__EXERCISE DETAILS__: Set down each entry exactly as given; pictures should not appear in the copy.
[THE DATA — start]
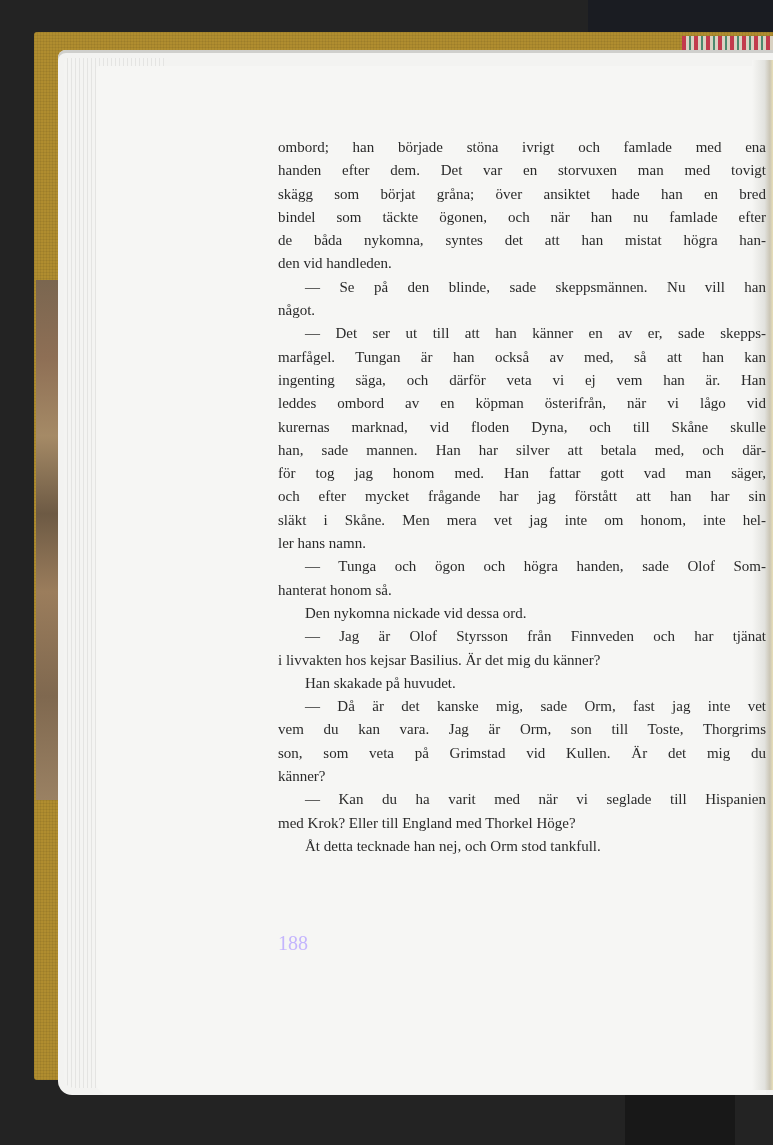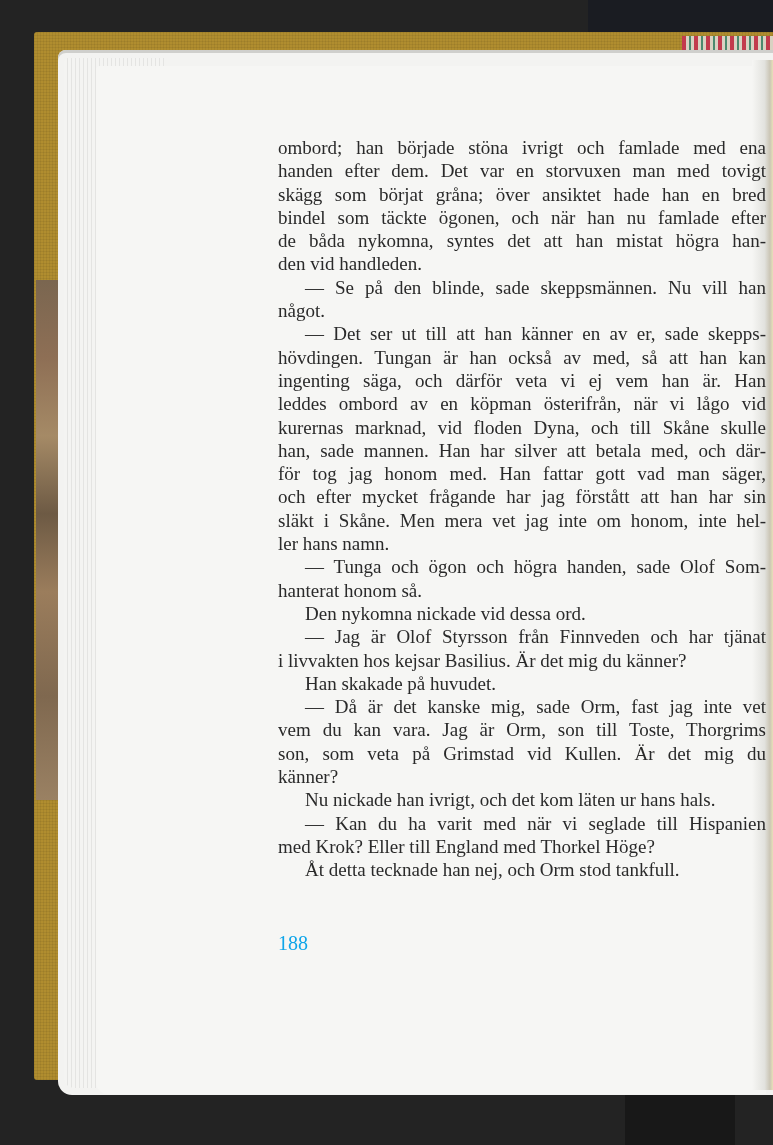--- a/index.html
+++ b/index.html
@@ -55,7 +55,7 @@
   .text-block {
     position:absolute; left:278px; top:136px; width:488px;
     color:#2a2a2a;
-    font-size:19px;
+    font-size:15px;
     line-height:23.3px;
   }
   .line {

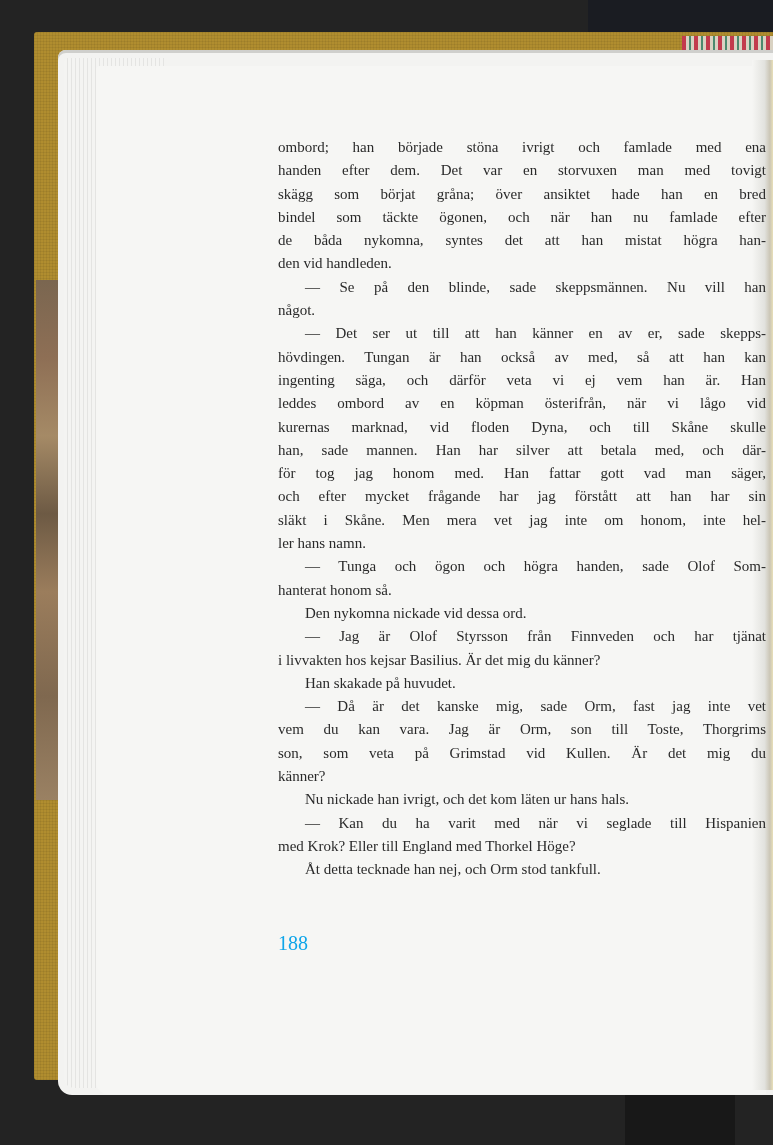--- a/index.html
+++ b/index.html
@@ -92,7 +92,7 @@
     <span class="line indent">— Se på den blinde, sade skeppsmännen. Nu vill han</span>
     <span class="line last">något.</span>
     <span class="line indent">— Det ser ut till att han känner en av er, sade skepps-</span>
-    <span class="line">hövdingen. Tungan är han också av med, så att han kan</span>
+    <span class="line">marfågel. Tungan är han också av med, så att han kan</span>
     <span class="line">ingenting säga, och därför veta vi ej vem han är. Han</span>
     <span class="line">leddes ombord av en köpman österifrån, när vi lågo vid</span>
     <span class="line">kurernas marknad, vid floden Dyna, och till Skåne skulle</span>

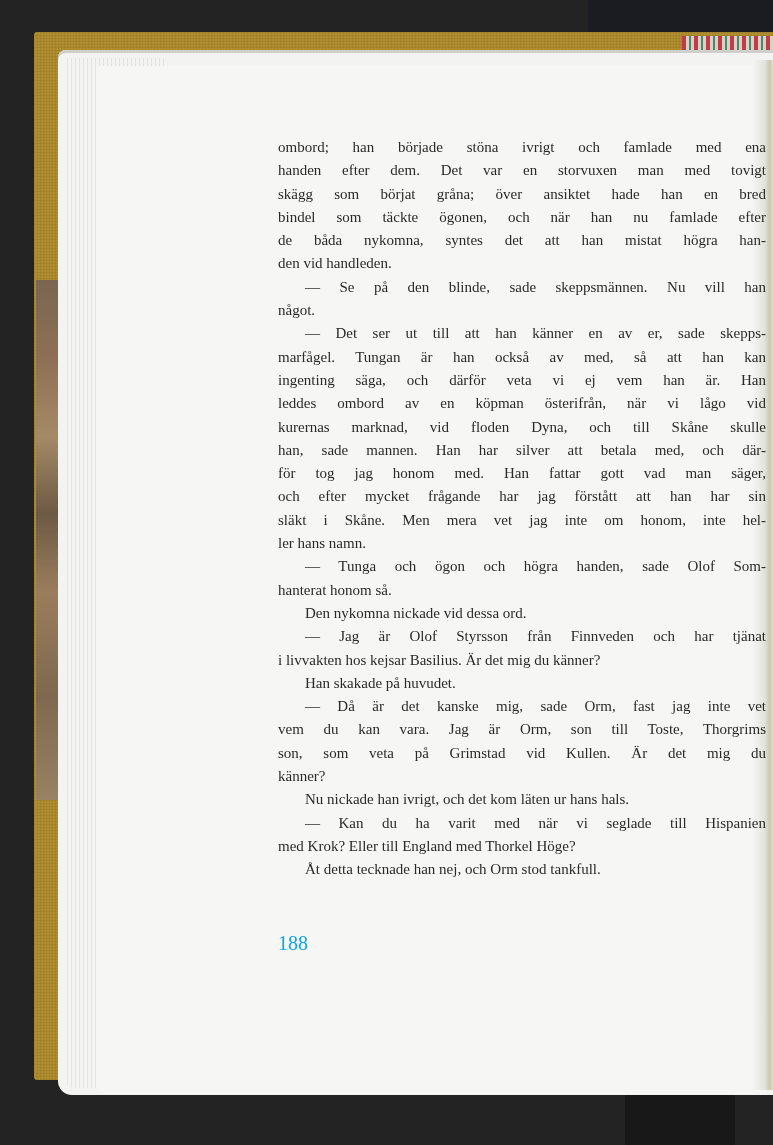--- a/index.html
+++ b/index.html
@@ -111,7 +111,6 @@
     <span class="line">vem du kan vara. Jag är Orm, son till Toste, Thorgrims</span>
     <span class="line">son, som veta på Grimstad vid Kullen. Är det mig du</span>
     <span class="line last">känner?</span>
-    <span class="line indent last">Nu nickade han ivrigt, och det kom läten ur hans hals.</span>
     <span class="line indent">— Kan du ha varit med när vi seglade till Hispanien</span>
     <span class="line last">med Krok? Eller till England med Thorkel Höge?</span>
     <span class="line indent last">Åt detta tecknade han nej, och Orm stod tankfull.</span>

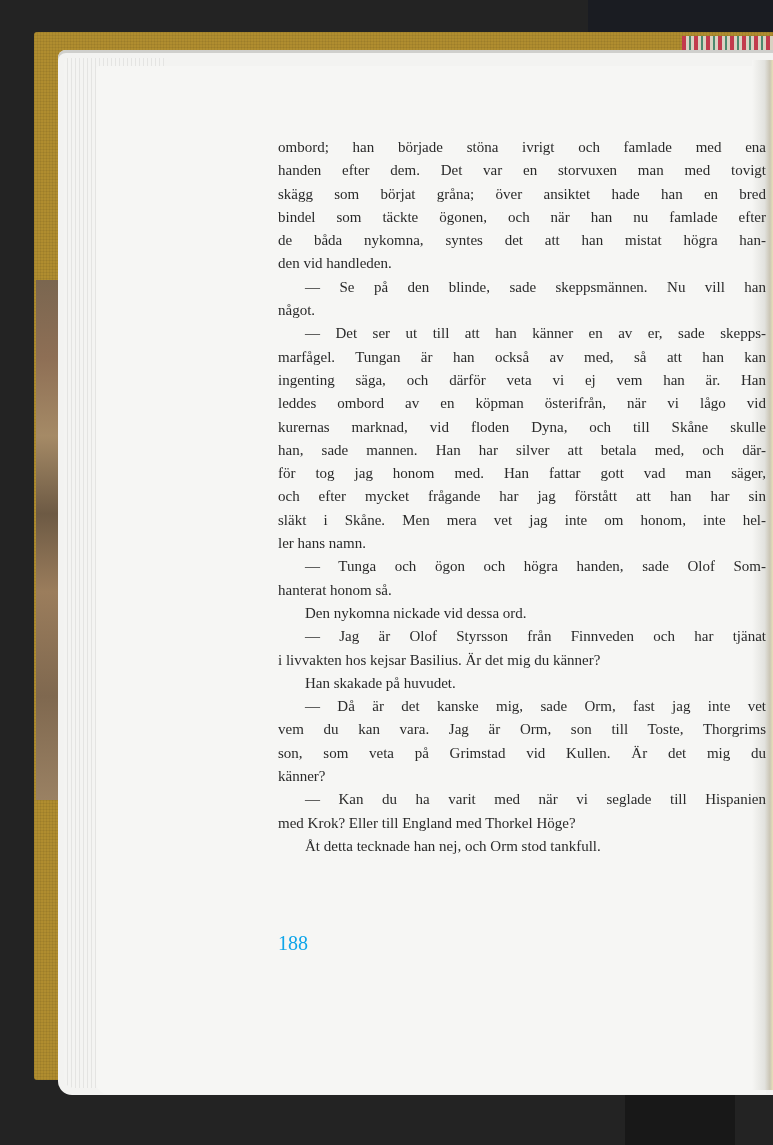--- a/index.html
+++ b/index.html
@@ -66,7 +66,7 @@
   .line.indent { text-indent:27px; }
   .page-number {
     position:absolute; left:278px; top:932px;
-    font-size:20px; color:#0ea5e9;
+    font-size:20px; color:#c4b5fd;
   }
 </style>
 </head>

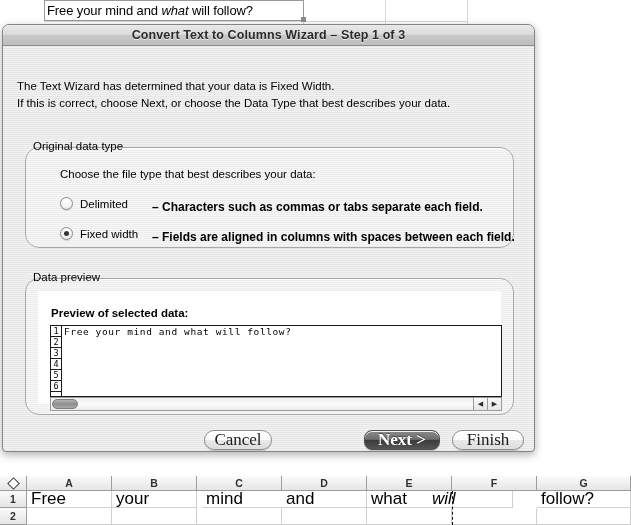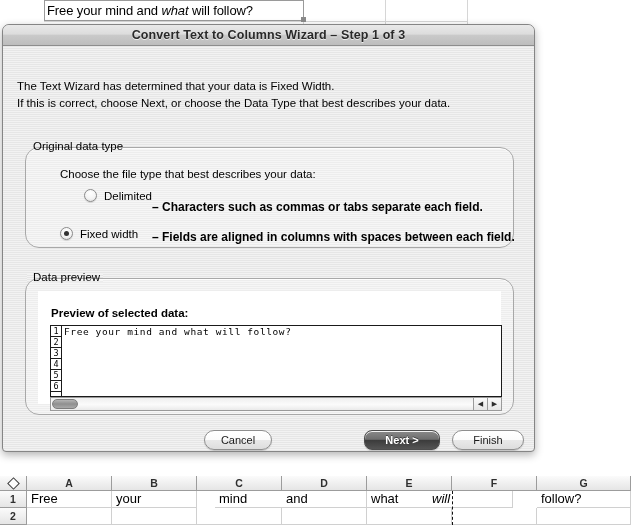--- a/index.html
+++ b/index.html
@@ -157,7 +157,7 @@
     display: flex;
     align-items: center;
   }
-  #radio-delimited-row { top: 41px; margin-left: 24px; }
+  #radio-delimited-row { top: 49px; }
   #radio-fixed-row { top: 79px; }
 
   .radio {

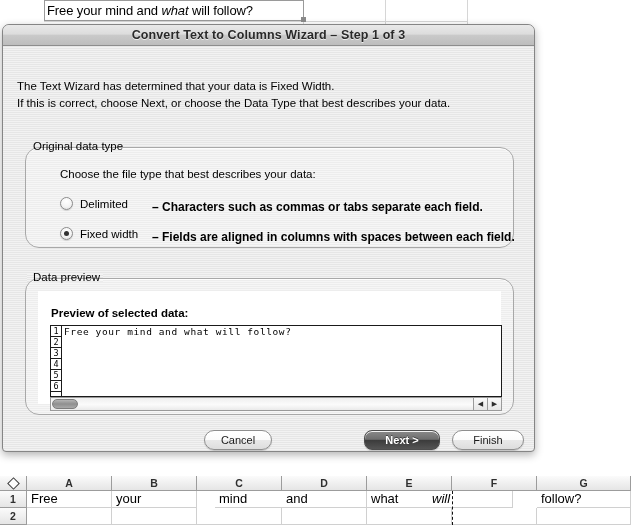--- a/index.html
+++ b/index.html
@@ -300,13 +300,14 @@
     box-sizing: border-box;
     border: 1px solid #8e8e8e;
     background: linear-gradient(to bottom, #ffffff 0%, #fbfbfb 48%, #e9e9e9 52%, #dddddd 100%);
-    font-size: 11px;
+    font-size: 17px;
     color: #1a1a1a;
     display: flex;
     align-items: center;
     justify-content: center;
     box-shadow: 0 1px 1px rgba(0,0,0,0.16), inset 0 1px 0 rgba(255,255,255,0.9);
     white-space: nowrap;
+    font-family: Liberation Serif, serif;
   }
   .btn.disabled {
     color: #aeaeae;

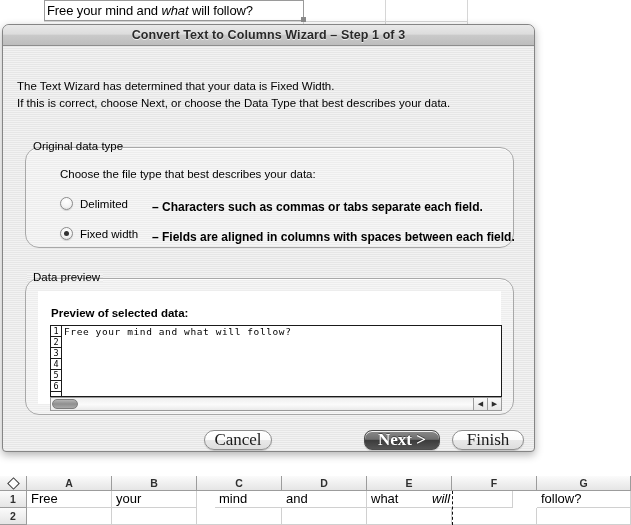--- a/index.html
+++ b/index.html
@@ -370,7 +370,7 @@
     border-right: 1px solid #d0d0d0;
     border-bottom: 1px solid #d0d0d0;
     background: #ffffff;
-    font-size: 13px;
+    font-size: 17px;
     color: #000;
     padding-left: 4px;
     line-height: 16px;

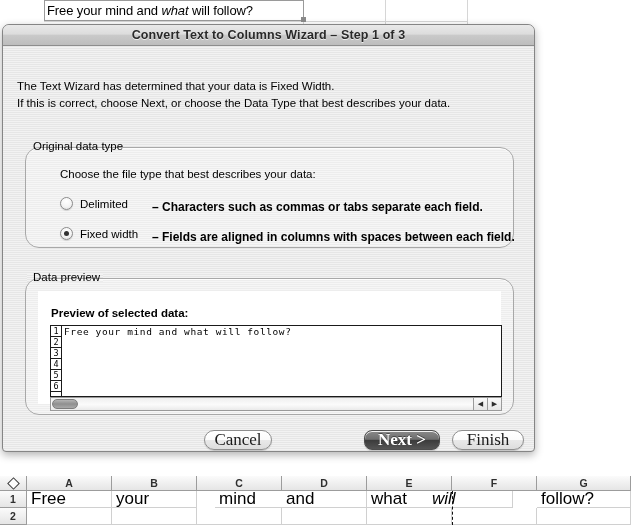--- a/index.html
+++ b/index.html
@@ -501,7 +501,7 @@
 
   <div class="cell" style="left:27px;  top:15px; width:85px;">Free</div>
   <div class="cell" style="left:112px; top:15px; width:85px;">your</div>
-  <div class="cell" style="left:215px; top:15px; width:85px;">mind</div>
+  <div class="cell" style="left:202px; top:15px; width:85px;">mind</div>
   <div class="cell" style="left:282px; top:15px; width:85px;">and</div>
   <div class="cell" style="left:367px; top:15px; width:85px;">what</div>
   <div class="cell" style="left:428px; top:15px; width:85px;font-style:italic;">will</div>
[THE DATA — finish]
__WRITTEN ANSWER__:
--- a/index.html
+++ b/index.html
@@ -55,7 +55,7 @@
   .text-block {
     position:absolute; left:278px; top:136px; width:488px;
     color:#2a2a2a;
-    font-size:19px;
+    font-size:15px;
     line-height:23.3px;
   }
   .line {

--- a/index.html
+++ b/index.html
@@ -92,7 +92,7 @@
     <span class="line indent">— Se på den blinde, sade skeppsmännen. Nu vill han</span>
     <span class="line last">något.</span>
     <span class="line indent">— Det ser ut till att han känner en av er, sade skepps-</span>
-    <span class="line">hövdingen. Tungan är han också av med, så att han kan</span>
+    <span class="line">marfågel. Tungan är han också av med, så att han kan</span>
     <span class="line">ingenting säga, och därför veta vi ej vem han är. Han</span>
     <span class="line">leddes ombord av en köpman österifrån, när vi lågo vid</span>
     <span class="line">kurernas marknad, vid floden Dyna, och till Skåne skulle</span>

--- a/index.html
+++ b/index.html
@@ -111,7 +111,6 @@
     <span class="line">vem du kan vara. Jag är Orm, son till Toste, Thorgrims</span>
     <span class="line">son, som veta på Grimstad vid Kullen. Är det mig du</span>
     <span class="line last">känner?</span>
-    <span class="line indent last">Nu nickade han ivrigt, och det kom läten ur hans hals.</span>
     <span class="line indent">— Kan du ha varit med när vi seglade till Hispanien</span>
     <span class="line last">med Krok? Eller till England med Thorkel Höge?</span>
     <span class="line indent last">Åt detta tecknade han nej, och Orm stod tankfull.</span>

--- a/index.html
+++ b/index.html
@@ -66,7 +66,7 @@
   .line.indent { text-indent:27px; }
   .page-number {
     position:absolute; left:278px; top:932px;
-    font-size:20px; color:#0ea5e9;
+    font-size:20px; color:#c4b5fd;
   }
 </style>
 </head>

--- a/index.html
+++ b/index.html
@@ -157,7 +157,7 @@
     display: flex;
     align-items: center;
   }
-  #radio-delimited-row { top: 41px; margin-left: 24px; }
+  #radio-delimited-row { top: 49px; }
   #radio-fixed-row { top: 79px; }
 
   .radio {

--- a/index.html
+++ b/index.html
@@ -300,13 +300,14 @@
     box-sizing: border-box;
     border: 1px solid #8e8e8e;
     background: linear-gradient(to bottom, #ffffff 0%, #fbfbfb 48%, #e9e9e9 52%, #dddddd 100%);
-    font-size: 11px;
+    font-size: 17px;
     color: #1a1a1a;
     display: flex;
     align-items: center;
     justify-content: center;
     box-shadow: 0 1px 1px rgba(0,0,0,0.16), inset 0 1px 0 rgba(255,255,255,0.9);
     white-space: nowrap;
+    font-family: Liberation Serif, serif;
   }
   .btn.disabled {
     color: #aeaeae;

--- a/index.html
+++ b/index.html
@@ -370,7 +370,7 @@
     border-right: 1px solid #d0d0d0;
     border-bottom: 1px solid #d0d0d0;
     background: #ffffff;
-    font-size: 13px;
+    font-size: 17px;
     color: #000;
     padding-left: 4px;
     line-height: 16px;

--- a/index.html
+++ b/index.html
@@ -501,7 +501,7 @@
 
   <div class="cell" style="left:27px;  top:15px; width:85px;">Free</div>
   <div class="cell" style="left:112px; top:15px; width:85px;">your</div>
-  <div class="cell" style="left:215px; top:15px; width:85px;">mind</div>
+  <div class="cell" style="left:202px; top:15px; width:85px;">mind</div>
   <div class="cell" style="left:282px; top:15px; width:85px;">and</div>
   <div class="cell" style="left:367px; top:15px; width:85px;">what</div>
   <div class="cell" style="left:428px; top:15px; width:85px;font-style:italic;">will</div>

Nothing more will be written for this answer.